Si hay algún campo que compartir, si hay algún tipo de clasificación no verbal en la que situar determinadas prácticas culturales, no pasan por la especificidad de un género artístico, sino por la afirmación de un territorio de actuación en el que poner en marcha un pensamiento crítico, y es así como funcionan las intervenciones de Noé Bermejo, nunca cerradas, ni siquiera en el recorrido que podemos realizar de las mismas, siempre abiertas e invitando a ir más allá, del espacio a la red, en la que continúan las posibilidades de creación narrativa, del colectivo al yo, para cuestionar nuestras propias prácticas culturales cotidianas, para establecer nuevos dispositivos en el que alterar la relación saber poder que reproduce la historia de la representación occidental y que articula un juego perverso entre la alta cultura, la cultura popular y la cultura de masas.

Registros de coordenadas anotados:
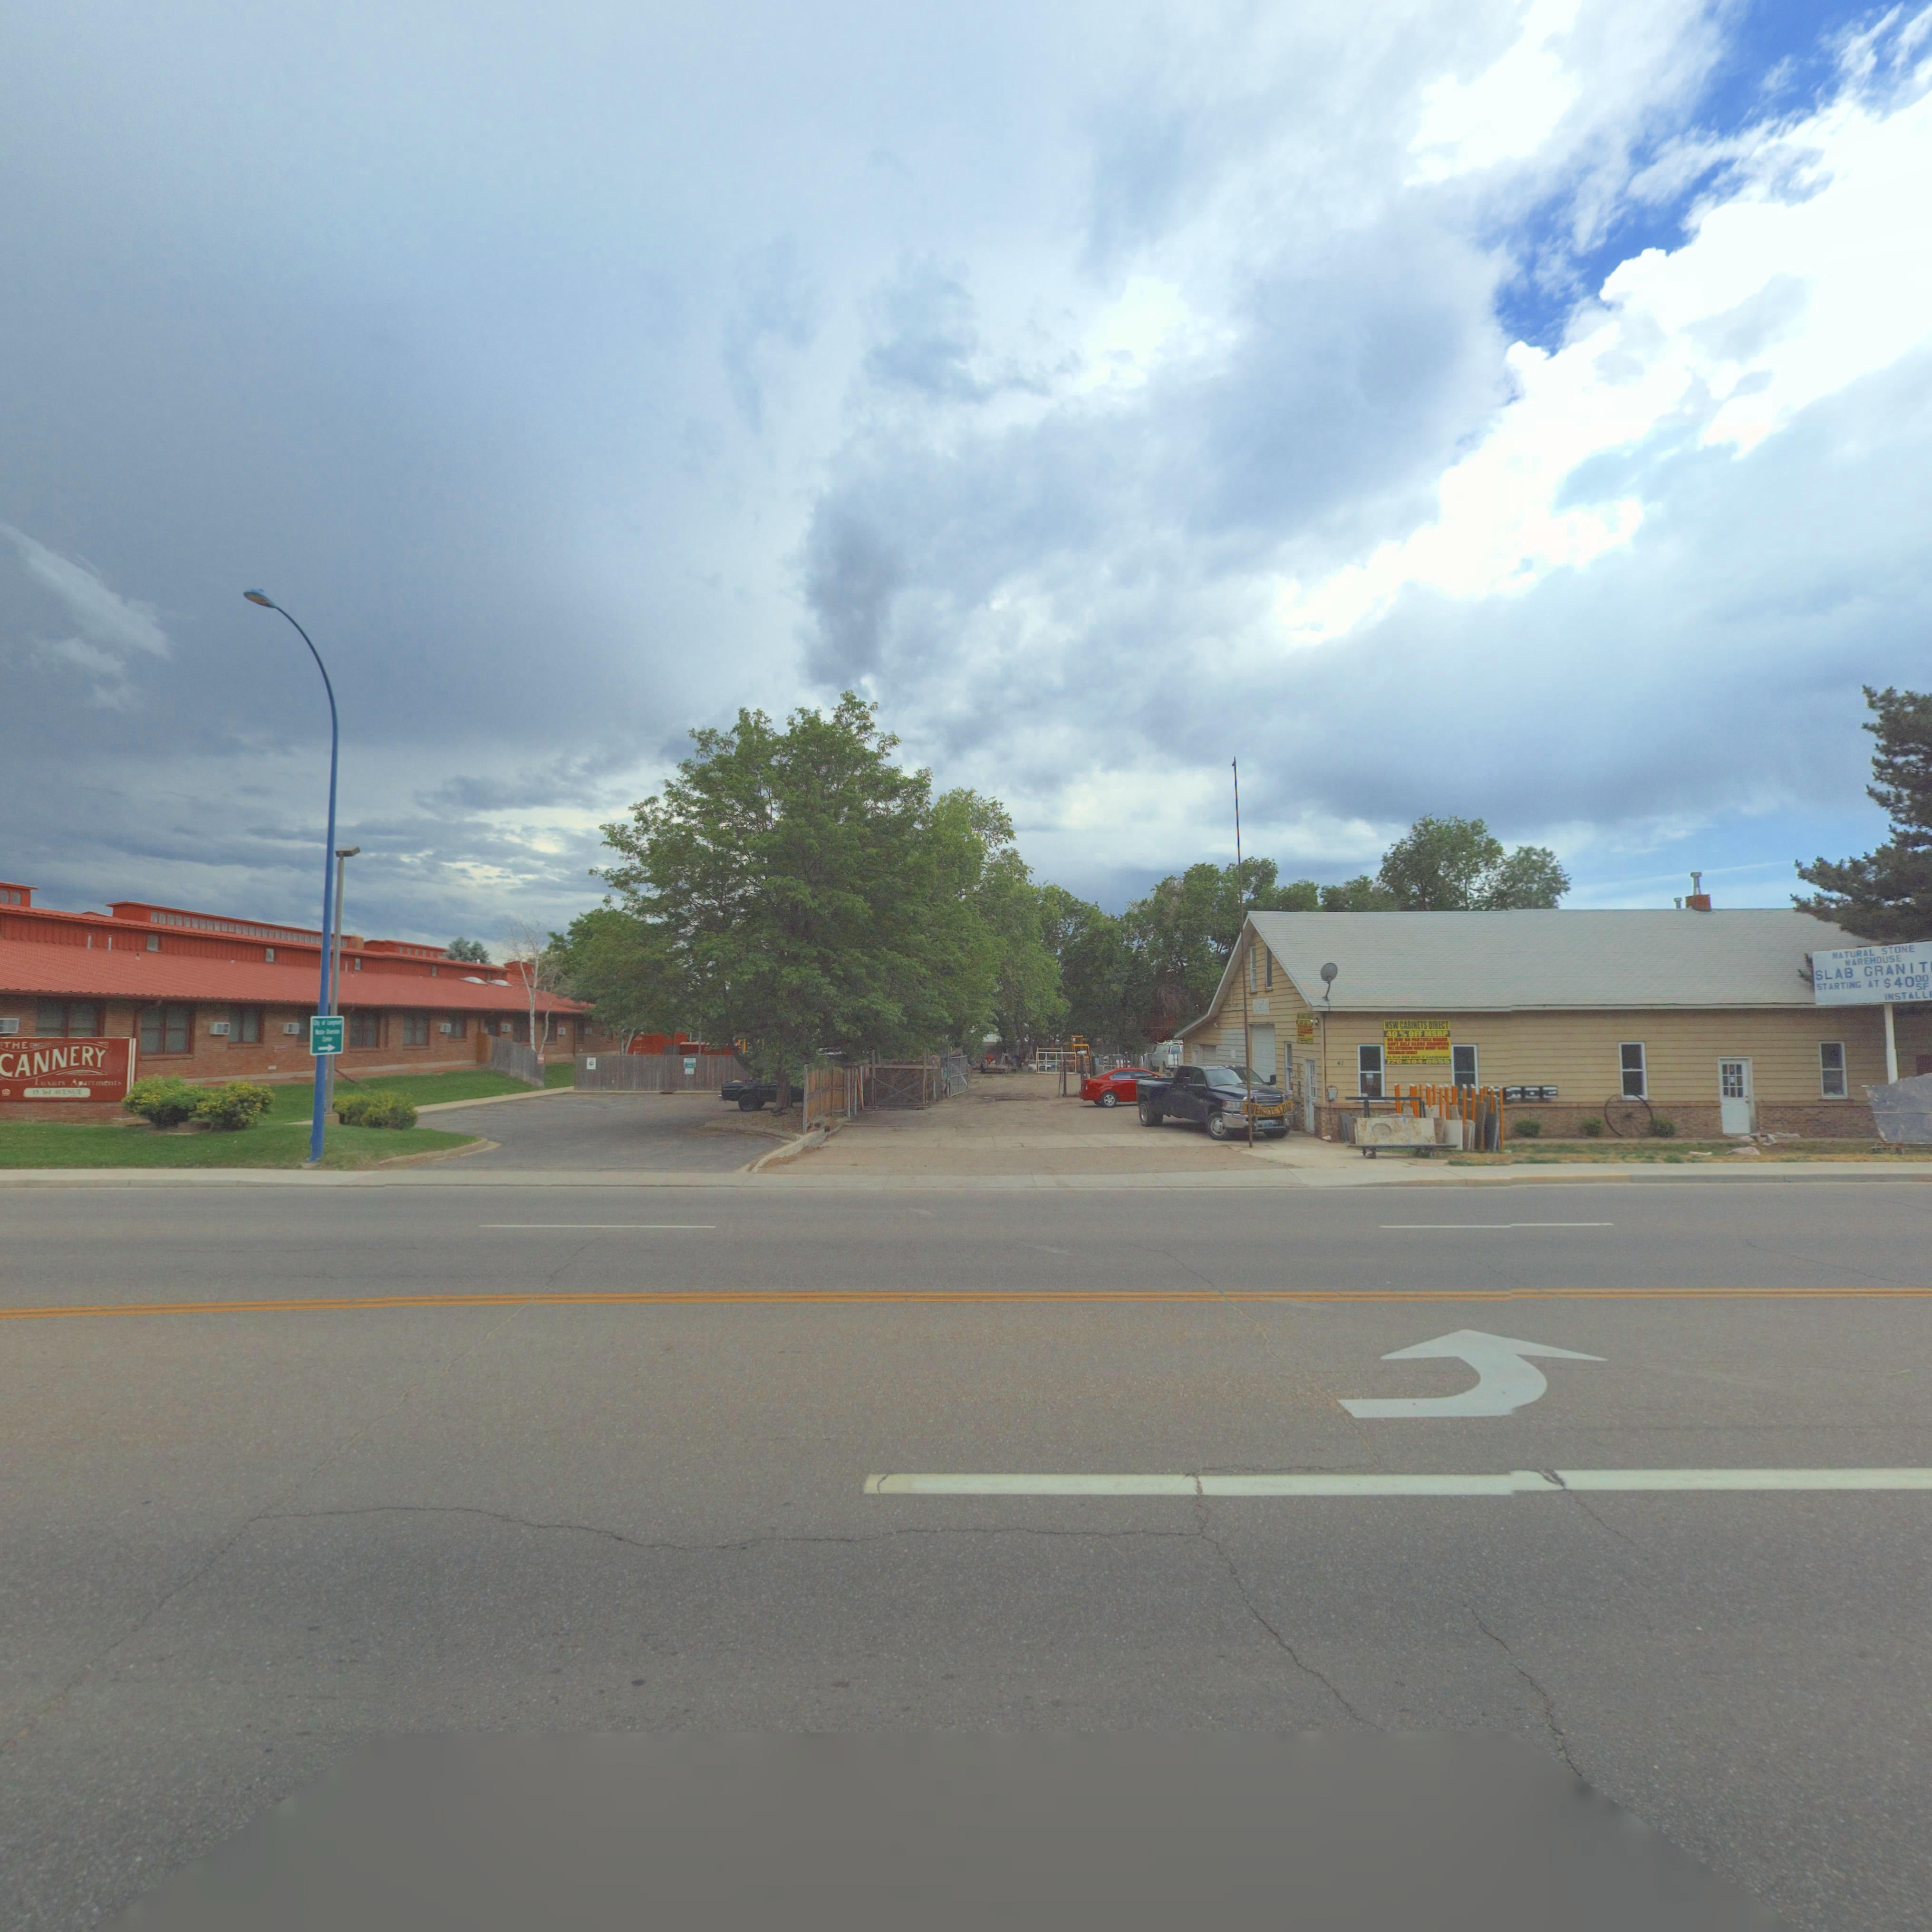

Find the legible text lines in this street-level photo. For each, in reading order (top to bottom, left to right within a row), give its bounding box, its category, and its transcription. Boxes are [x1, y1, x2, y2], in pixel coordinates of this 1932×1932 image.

[1831, 944, 1915, 960] BusinessName: NATURAL STONE
[1843, 954, 1903, 966] BusinessName: WAREHOUSE
[2, 1042, 28, 1049] BusinessName: THE
[13, 1045, 107, 1077] BusinessName: ANNERY
[1337, 1060, 1343, 1066] StreetNumber: 41
[34, 1077, 122, 1088] BusinessName: Luxur* Apartments
[32, 1089, 39, 1094] StreetNumber: 1*
[42, 1088, 83, 1095] StreetName: 3rd AVENTUE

§ **Tarea escrita 1**: Anota los tipos de cultura que aparecen en el fragmento.
§ **Tarea escrita 2**: Según el fragmento, ¿de quién son las intervenciones?
§ **Tarea escrita 3**: Reproduce del fragmento la parte que empieza con las palabras que contienen "Si hay algún campo" y acaba con "cultura de masas.".

§ **Resultado del ejercicio 1**:
- La alta cultura
- La cultura popular
- La cultura de masas

§ **Resultado del ejercicio 2**: De Noé Bermejo.

§ **Resultado del ejercicio 3**:
Si hay algún campo que compartir, si hay algún tipo de clasificación no verbal en la que situar determinadas prácticas culturales, no pasan por la especificidad de un género artístico, sino por la afirmación de un territorio de actuación en el que poner en marcha un pensamiento crítico, y es así como funcionan las intervenciones de Noé Bermejo, nunca cerradas, ni siquiera en el recorrido que podemos realizar de las mismas, siempre abiertas e invitando a ir más allá, del espacio a la red, en la que continúan las posibilidades de creación narrativa, del colectivo al yo, para cuestionar nuestras propias prácticas culturales cotidianas, para establecer nuevos dispositivos en el que alterar la relación saber poder que reproduce la historia de la representación occidental y que articula un juego perverso entre la alta cultura, la cultura popular y la cultura de masas.